Regulasi SVF, Stored Value Facilities dari Bank Sentral UEA (Uni Emirat Arab) sudah diterbikan pada 30 September 2020 lalu. Regulasi SVF ini mengatur ketentuan bagi sektor pembayaran ritel, termasuk yang terkait dengan aset kripto seperti Bitcoin.
Regulasi SVF secara resmi menggantikan aturan sebelumnya di tahun 2016. Namun pada regulasi SVF yang baru ini, bersifat lebih ketat secara substantif agar semua pelayanan bisa berfungsi dengan baik. Namun peraturan SVF ini tidak berlaku di zona perdagangan bebas seperti Abu Dhabi dan Dubai. Pasalnya, dua wilayah itu diatur khusus melalui otoritas zona bebas.
Saat regulasi yang terdiri dari 85 halaman itu dirilis, banyak beredar publikasi yang keliru dengan menyatakan secara implisit jika Bank Sentral UEA telah “resmi” melegalkan mata uang kripto. Padahal, maksud dan tujuan regulasi SVF tersebut secara detil lebih mengacu pada pengaturan entitas dan layanan SVF di Uni Emirat Arab.
Beberapa saat kemudian tertanggal 6 Desember 2020, Bank Sentral UEA kembali menerbitkan klarifikasi terkait hal tersebut. Pada edaran klarifikasinya, Bank Sentral UEA menjelaskan bahwa mata uang resmi di UEA adalah Dirham UEA. Sementara aset kripto seperti bitcoin atau aset virtual lainnya tidak diterima sebagai alat pembayaran yang sah di UEA.
Regulasi SVF yang diterbitkan pada dasarnya dalam rangka memberikan lisensi penyedia layanan SVF yang menerima sejumlah uang atau setara dengan nilai uang. Dalam hal ini, aset kripto atau aset virtual termasuk di dalamnya. Sehingga,penerimaan aset layanan SVF pun bernilai ‘sesuai’ dengan nilai yang sama seperti yang terkandung pada aset tersebut.
Edaran klarifikasi bank sentral UEA juga menyebut masih dalam proses perumusan peraturan layanan pembayaran ritel baru untuk token. Dalam hal ini, token yang dimaksud adalah token aset kripto yang didukung oleh mata uang fiat, dan digunakan untuk alat pembayaran.
Penerbitan regulasi SVF dalam rangka memberikan fasilitas akses lebih mudah bagi FinTech dan penyedia layanan pembayaran non-bank lain ke pasar UEA. Memberikan perijinan kepada penyedia layanan pembayaran non-bank. Serta mengurangi nilai persyaratan modal dari yang sebelumnya AED 50 juta menjadi AED 15 juta.

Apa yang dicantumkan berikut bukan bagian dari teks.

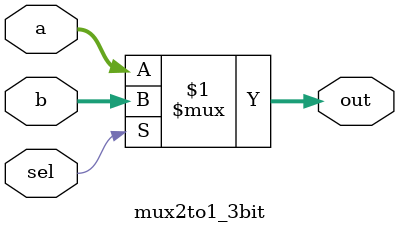
<source format=v>
module mux2to1_3bit (
    input [2:0] a,     
    input [2:0] b,   
    input sel,     
    output[2:0] out 
);

    assign out = sel ? b : a;

endmodule

</source>
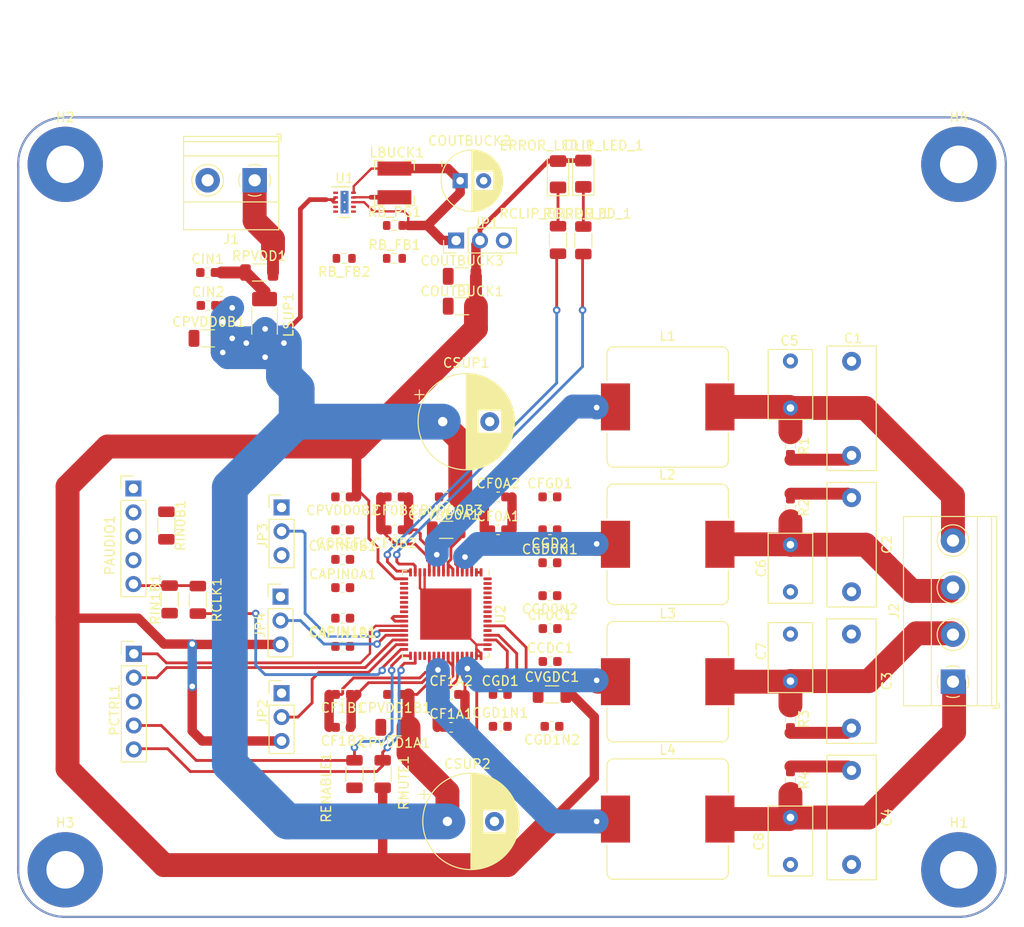
<source format=kicad_pcb>
(kicad_pcb (version 20211014) (generator pcbnew)

  (general
    (thickness 1.6)
  )

  (paper "A4")
  (layers
    (0 "F.Cu" signal)
    (31 "B.Cu" signal)
    (32 "B.Adhes" user "B.Adhesive")
    (33 "F.Adhes" user "F.Adhesive")
    (34 "B.Paste" user)
    (35 "F.Paste" user)
    (36 "B.SilkS" user "B.Silkscreen")
    (37 "F.SilkS" user "F.Silkscreen")
    (38 "B.Mask" user)
    (39 "F.Mask" user)
    (40 "Dwgs.User" user "User.Drawings")
    (41 "Cmts.User" user "User.Comments")
    (42 "Eco1.User" user "User.Eco1")
    (43 "Eco2.User" user "User.Eco2")
    (44 "Edge.Cuts" user)
    (45 "Margin" user)
    (46 "B.CrtYd" user "B.Courtyard")
    (47 "F.CrtYd" user "F.Courtyard")
    (48 "B.Fab" user)
    (49 "F.Fab" user)
    (50 "User.1" user)
    (51 "User.2" user)
    (52 "User.3" user)
    (53 "User.4" user)
    (54 "User.5" user)
    (55 "User.6" user)
    (56 "User.7" user)
    (57 "User.8" user)
    (58 "User.9" user)
  )

  (setup
    (stackup
      (layer "F.SilkS" (type "Top Silk Screen"))
      (layer "F.Paste" (type "Top Solder Paste"))
      (layer "F.Mask" (type "Top Solder Mask") (thickness 0.01))
      (layer "F.Cu" (type "copper") (thickness 0.035))
      (layer "dielectric 1" (type "core") (thickness 1.51) (material "FR4") (epsilon_r 4.5) (loss_tangent 0.02))
      (layer "B.Cu" (type "copper") (thickness 0.035))
      (layer "B.Mask" (type "Bottom Solder Mask") (thickness 0.01))
      (layer "B.Paste" (type "Bottom Solder Paste"))
      (layer "B.SilkS" (type "Bottom Silk Screen"))
      (copper_finish "None")
      (dielectric_constraints no)
    )
    (pad_to_mask_clearance 0)
    (pcbplotparams
      (layerselection 0x00010fc_ffffffff)
      (disableapertmacros false)
      (usegerberextensions false)
      (usegerberattributes true)
      (usegerberadvancedattributes true)
      (creategerberjobfile true)
      (svguseinch false)
      (svgprecision 6)
      (excludeedgelayer true)
      (plotframeref false)
      (viasonmask false)
      (mode 1)
      (useauxorigin false)
      (hpglpennumber 1)
      (hpglpenspeed 20)
      (hpglpendiameter 15.000000)
      (dxfpolygonmode true)
      (dxfimperialunits true)
      (dxfusepcbnewfont true)
      (psnegative false)
      (psa4output false)
      (plotreference true)
      (plotvalue true)
      (plotinvisibletext false)
      (sketchpadsonfab false)
      (subtractmaskfromsilk false)
      (outputformat 1)
      (mirror false)
      (drillshape 0)
      (scaleselection 1)
      (outputdirectory "gerber/")
    )
  )

  (net 0 "")
  (net 1 "GND")
  (net 2 "Net-(C3-Pad2)")
  (net 3 "Net-(C4-Pad1)")
  (net 4 "Net-(C7-Pad2)")
  (net 5 "Net-(C2-Pad1)")
  (net 6 "Net-(C5-Pad2)")
  (net 7 "Net-(C6-Pad1)")
  (net 8 "Net-(C8-Pad1)")
  (net 9 "Net-(CCDC1-Pad1)")
  (net 10 "Net-(CCREF1-Pad1)")
  (net 11 "Net-(CF0A1-Pad1)")
  (net 12 "Net-(CF0A1-Pad2)")
  (net 13 "Net-(CF0B1-Pad1)")
  (net 14 "Net-(CF0B1-Pad2)")
  (net 15 "Net-(CF1A1-Pad1)")
  (net 16 "Net-(CF1A1-Pad2)")
  (net 17 "Net-(CF1B1-Pad1)")
  (net 18 "Net-(CF1B1-Pad2)")
  (net 19 "Net-(CFDC1-Pad1)")
  (net 20 "Net-(CFDC1-Pad2)")
  (net 21 "Net-(CGD1-Pad1)")
  (net 22 "Net-(CGD1-Pad2)")
  (net 23 "Net-(CFGD1-Pad1)")
  (net 24 "/PVDD")
  (net 25 "Net-(CFGD1-Pad2)")
  (net 26 "/VDD")
  (net 27 "/BUCK_5V")
  (net 28 "Net-(CGD0N1-Pad1)")
  (net 29 "Net-(CGD2-Pad2)")
  (net 30 "Net-(CIN1-Pad2)")
  (net 31 "/RPI_5V")
  (net 32 "Net-(C1-Pad2)")
  (net 33 "Net-(CLIP_LED_1-Pad1)")
  (net 34 "Net-(RB_FB1-Pad1)")
  (net 35 "/ERROR")
  (net 36 "/CLIP")
  (net 37 "Net-(CVGDC1-Pad1)")
  (net 38 "Net-(CAPIN0A1-Pad1)")
  (net 39 "WS")
  (net 40 "Net-(CAPIN0B1-Pad1)")
  (net 41 "Net-(ERROR_LED_1-Pad1)")
  (net 42 "Net-(J1-Pad1)")
  (net 43 "SCLK")
  (net 44 "SD0")
  (net 45 "AD1")
  (net 46 "AD0")
  (net 47 "OUT0B")
  (net 48 "OUT0A")
  (net 49 "OUT1A")
  (net 50 "OUT1B")
  (net 51 "Net-(CAPIN1A1-Pad2)")
  (net 52 "Net-(CAPIN1B1-Pad1)")
  (net 53 "SD1")
  (net 54 "CLKM{slash}S")
  (net 55 "CLK")
  (net 56 "ENABLE")
  (net 57 "MUTE")
  (net 58 "SDL")
  (net 59 "SDA")
  (net 60 "Net-(LBUCK1-Pad2)")
  (net 61 "Net-(RB_PG1-Pad1)")
  (net 62 "unconnected-(U2-Pad18)")
  (net 63 "unconnected-(U2-Pad49)")
  (net 64 "unconnected-(U2-Pad64)")

  (footprint "Capacitor_SMD:C_0603_1608Metric" (layer "F.Cu") (at 144.525 109.855 180))

  (footprint "Connector_PinHeader_2.54mm:PinHeader_1x03_P2.54mm_Vertical" (layer "F.Cu") (at 138 86.475))

  (footprint "Capacitor_SMD:C_0603_1608Metric" (layer "F.Cu") (at 161.025 85.355))

  (footprint "Capacitor_THT:C_Rect_L7.2mm_W4.5mm_P5.00mm_FKS2_FKP2_MKS2_MKP2" (layer "F.Cu") (at 192.1 99.94 -90))

  (footprint "Resistor_SMD:R_1206_3216Metric" (layer "F.Cu") (at 167.39 58.0375 90))

  (footprint "Capacitor_THT:C_Rect_L7.2mm_W4.5mm_P5.00mm_FKS2_FKP2_MKS2_MKP2" (layer "F.Cu") (at 192.1 119.44 -90))

  (footprint "Capacitor_SMD:C_0603_1608Metric" (layer "F.Cu") (at 130.14 61.5))

  (footprint "Package_SON:WSON-10-1EP_2x3mm_P0.5mm_EP0.84x2.4mm_ThermalVias" (layer "F.Cu") (at 144.695 54.025))

  (footprint "Capacitor_THT:C_Rect_L13.0mm_W5.0mm_P10.00mm_FKS3_FKP3_MKS4" (layer "F.Cu") (at 198.6 85.44 -90))

  (footprint "Capacitor_SMD:C_1206_3216Metric" (layer "F.Cu") (at 130.165 68.5 180))

  (footprint "Capacitor_THT:CP_Radial_D10.0mm_P5.00mm" (layer "F.Cu") (at 155.632323 119.855))

  (footprint "Capacitor_SMD:C_0603_1608Metric" (layer "F.Cu") (at 144.5 88.855 180))

  (footprint "Capacitor_SMD:C_1206_3216Metric" (layer "F.Cu") (at 157.19 61.905))

  (footprint "Resistor_SMD:R_1206_3216Metric" (layer "F.Cu") (at 125.75 88.4 90))

  (footprint "Capacitor_SMD:C_0603_1608Metric" (layer "F.Cu") (at 144.5 95))

  (footprint "Capacitor_SMD:C_0603_1608Metric" (layer "F.Cu") (at 144.5 92))

  (footprint "Inductor_SMD:L_Bourns_SRP1245A" (layer "F.Cu") (at 179.05 75.79 180))

  (footprint "Resistor_SMD:R_0603_1608Metric" (layer "F.Cu") (at 192.1 108.9775 -90))

  (footprint "Resistor_SMD:R_1206_3216Metric" (layer "F.Cu") (at 148.75 114.8175 -90))

  (footprint "MountingHole:MountingHole_4mm_Pad" (layer "F.Cu") (at 115 50))

  (footprint "LED_SMD:LED_1206_3216Metric" (layer "F.Cu") (at 170.08 51 90))

  (footprint "Inductor_SMD:L_Bourns_SRP1245A" (layer "F.Cu") (at 179.05 90.395 180))

  (footprint "Resistor_SMD:R_1206_3216Metric" (layer "F.Cu") (at 129.1 96.3 -90))

  (footprint "MountingHole:MountingHole_4mm_Pad" (layer "F.Cu") (at 210 50))

  (footprint "Capacitor_SMD:C_0603_1608Metric" (layer "F.Cu") (at 166.525 92.355))

  (footprint "Inductor_SMD:L_Bourns_SRP1245A" (layer "F.Cu") (at 179.05 119.605 180))

  (footprint "Capacitor_THT:CP_Radial_D6.3mm_P2.50mm" (layer "F.Cu") (at 156.985 51.745))

  (footprint "Resistor_SMD:R_1206_3216Metric" (layer "F.Cu") (at 126.1 96.25 -90))

  (footprint "Capacitor_THT:CP_Radial_D10.0mm_P5.00mm" (layer "F.Cu") (at 155.132323 77.355))

  (footprint "Capacitor_SMD:C_0603_1608Metric" (layer "F.Cu") (at 161.25 109.75))

  (footprint "Resistor_SMD:R_0603_1608Metric" (layer "F.Cu") (at 144.6575 60 180))

  (footprint "Capacitor_SMD:C_0603_1608Metric" (layer "F.Cu") (at 166.75 109.75 180))

  (footprint "Connector_PinHeader_2.54mm:PinHeader_1x03_P2.54mm_Vertical" (layer "F.Cu") (at 156.555 58.095 90))

  (footprint "Inductor_SMD:L_Bourns_SRP1245A" (layer "F.Cu") (at 179.05 105 180))

  (footprint "Connector_PinHeader_2.54mm:PinHeader_1x03_P2.54mm_Vertical" (layer "F.Cu") (at 138 106.225))

  (footprint "Capacitor_SMD:C_0603_1608Metric" (layer "F.Cu") (at 150.025 85.355 180))

  (footprint "Resistor_SMD:R_1206_3216Metric" (layer "F.Cu") (at 135.6275 61.5 180))

  (footprint "Resistor_SMD:R_1206_3216Metric" (layer "F.Cu") (at 145.75 114.8175 -90))

  (footprint "Capacitor_SMD:C_0603_1608Metric" (layer "F.Cu")
    (tedit 5F68FEEE) (tstamp 7979c285-e164-4acd-98f3-1660cea94ea1)
    (at 156.025 109.855)
    (descr "Capacitor SMD 0603 (1608 Metric), square (rectangular) end terminal, IPC_7351 nominal, (Body size source: IPC-SM-782 page 76, https://www.pcb-3d.com/wordpress/wp-content/uploads/ipc-sm-782a_amendment_1_and_2.pdf), generated with kicad-footprint-generator")
    (tags "capacitor")
    (property "Sheetfile" "ma12070p_amp_v1.kicad_sch")
    (property "Sheetname" "")
    (path "/00000000-0000-0000-0000-0000600da319")
    (attr smd)
    (fp_text reference "CF1A1" (at 0 -1.43) (layer "F.SilkS")
      (effects (font (size 1 1) (thickness 0.15)))
      (tstamp 026a7e2b-184b-4968-b010-17aba431a3d2)
    )
    (fp_text value "10uF" (at 0 1.43) (layer "F.Fab")
      (effects (font (size 1 1) (thickness 0.15)))
      (tstamp 0f292ba7-1179-4bbb-a178-32a4352b730b)
    )
    (fp_text user "${REFERENCE}" (at 0 0) (layer "F.Fab")
      (effects (font (size 0.4 0.4) (thickness 0.06)))
      (tstamp cc8d61ee-4dea-4d49-b77e-e763a157ae18)
    )
    (fp_line (start -0.14058 -0.51) (end 0.14058 -0.51) (layer "F.SilkS") (width 0.12) (tstamp c27f7f30-db1d-4966-b629-0a1e9ee0dbd0))
    (fp_line (start -0.14058 0.51) (end 0.14058 0.51) (layer "F.SilkS") (width 0.12) (tstamp fccb4af2-5847-4222-bb64-04a5f6354d8c))
    (fp_line (start -1.48 0.73) (end -1.48 -0.73) (layer "F.CrtYd") (width 0.05) (tstamp 29a57ba1-85ea-482c-9a07-df5843a7cf25))
    (fp_line (start 1.48 -0.73) (end 1.48 0.73) (layer "F.CrtYd") (width 0.05) (tstamp 3be1d1f3-de12-4800-a870-8c7fb8ada29c))
    (fp_line (start -1.48 -0.73) (end 1.48 -0.73) (layer "F.CrtYd") (width 0.05) (tstamp e84859d9-5cd7-46ec-b84f-98af630da303))
    (fp_line (start 1.48 0.73) (end -1.48 0.73) (layer "F.CrtYd") (width 0.05) (tstamp ed1ca2cb-7331-4276-bee3-beebbf4597a6))
    (fp_line (start 0.8 -0.4) (end 0.8 0.4) (layer "F.Fab") (width 0.1) (tstamp 195eee5a-66a0-42ed-aaaf-d650aff37b1b))
    (fp_line (start -0.8 0.4) (end -0.8 -0.4) (layer "F.Fab") (width 0.1) (tstamp 20a4e42e-1c4d-4e11-ae26-0eeec150e49f))
    (fp_line (start -0.8 -0.4) (end 0.8 -0.4) (layer "F.Fab") (width 0.1) (tstamp 4a8dd869-1f67-4aba-8b0c-3956a22f5c5e))
    (fp_line (start 0.8 0.4) (end -0.8 0.4) (layer "F.Fab") (width 0.1) (tstamp b7500c5d-9aa3-44bf-aa62-3975aa8782af))
    (pad "1" smd roundrect locked (at -0.775 0) (size 0.9 0.95) (layers "F.Cu" "F.Paste" "F.Mask") (roundrect_rratio 0.25)
      (net 15 "Net-(CF1A1-Pad1)") (pintype "passive") (tstamp a1cb77dd-6b27-4733-8903-b6a5efe76290))
    (pad "2" smd roundrect locked (at 0.775 0) (size 0.9 0.95) (layers "F.Cu" "F.Paste" "F.Mask") (roundrect_rratio 0.25
... [217887 chars truncated]
</source>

Bagi penerbit atau pelayanan SVF dari luar negeri yang tidak memiliki lisensi, dilarang untuk melakukan kegiatan termasuk promosi melalui iklan, ajakan melalui undangan, dan dilarang beroperasi, sampai tidak diberikan akses ke SVF. Aturan larangan penyedia layanan luar negeri dalam regulasi SVF, memberikan batasan yang lebih jelas. Bahkan termasuk juga untuk nama domain UEA.
Lebih khusus terkait dengan peraturan aset kripto, muncul di SVF setelah Otoritas Sekuritas dan Komoditas UEA (SCA) menyetujui draf Peraturan Penerbitan dan Penawaran aset kripto (ICAR) di bulan Oktober 2020.
Peraturan tersebut pada akhirnya meluas pada sektor keuangan lain. Pasalnya dengan aset kripto pun berpotensi lintas batas dan melibatkan banyak pengguna di UEA. Pada rancangan ICAR sudah mencakup dua hal utama. Pertama tentang pembuatan, penerbitan, dan pemasaran aset kripto.
Kedua adalah soal perijinan pasar kripto, platform penggalangan dana, sampai semua aktifitas yang terkait dengan layanan kripto lain. ICAR sendiri bermaksud untuk memberikan perlindungan kepada investor tentang aset kripto, termasuk juga sebagai pengawasan. Sedangkan pengawasan tersebut termasuk meliputi persyaratan pelacakan berdasarkan riwayat transaksi aset kripto.